Last modified: 2011-08-04 22:21:36 UTC
There's a small error in line '/(.) (?=\\?|:|;|!|%|\\302\\273)/' => '\\1 \\2', in file http://svn.wikimedia.org/viewvc/mediawiki/trunk/phase3/includes/parser/Parser.php?view=markup $2 (or \2 respectively) is not defined here, because zero-width look-ahead assertions (?=...) are non-capturing patterns. I suggest one of the following solutions '/(.) (\\?|:|;|!|%|\\302\\273)/' => '\\1 \\2', '/(.) (?=\\?|:|;|!|%|\\302\\273)/' => '\\1 ', '/(?<=.) (?=\\?|:|;|!|%|\\302\\273)/' => ' ', I don't know which of those is the best. I guess the first one is the slowest. Btw. for uniformity you could modify the lines '/(\\302\\253) /' => '\\1 ', '/ (!\s*important)/' => ' \\1', #Beware of CSS magic word !important, bug #11874. analogously.
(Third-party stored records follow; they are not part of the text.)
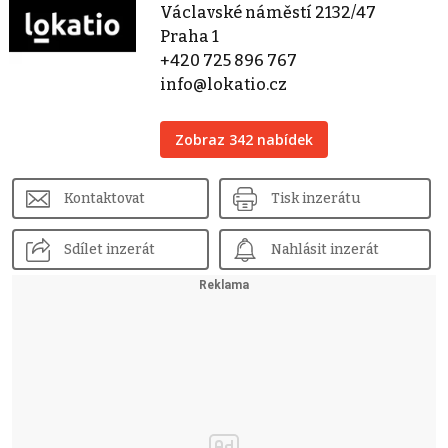
Václavské náměstí 2132/47
Praha 1
+420 725 896 767
info@lokatio.cz
Zobraz 342 nabídek
Kontaktovat
Tisk inzerátu
Sdílet inzerát
Nahlásit inzerát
1. Oh, &nbsp; is parsed here in bugzilla..., sorry I did not know that. 2. and additional to that you could do a little speed-up by grouping the singe-char alternatives by char classes. So the possible solutions would be '/(.) ([?:;!%]|\\302\\273)/' => '\\1&nbsp;\\2', or '/(.) (?=[?:;!%]|\\302\\273)/' => '\\1&nbsp;', or '/(?<=.) (?=[?:;!%]|\\302\\273)/' => '&nbsp;',
Oops, sorry again, is not parsed, it was just a copy&paste error. Third try: A solution would be '/(.) ([?:;!%]|\\302\\273)/' => '\\1 \\2', or '/(.) (?=[?:;!%]|\\302\\273)/' => '\\1 ', or '/(?<=.) (?=[?:;!%]|\\302\\273)/' => ' ',
Created attachment 8886 [details] simple patch that applies the suggested change Attached patch is incredibly simple and removes the redundant \\2. I checked the rest of Parser.php, there are no other incidences of this bug. This changes no behaviour whatsoever. I tested it anyway and all parsertests still pass.
Fixed in r93925.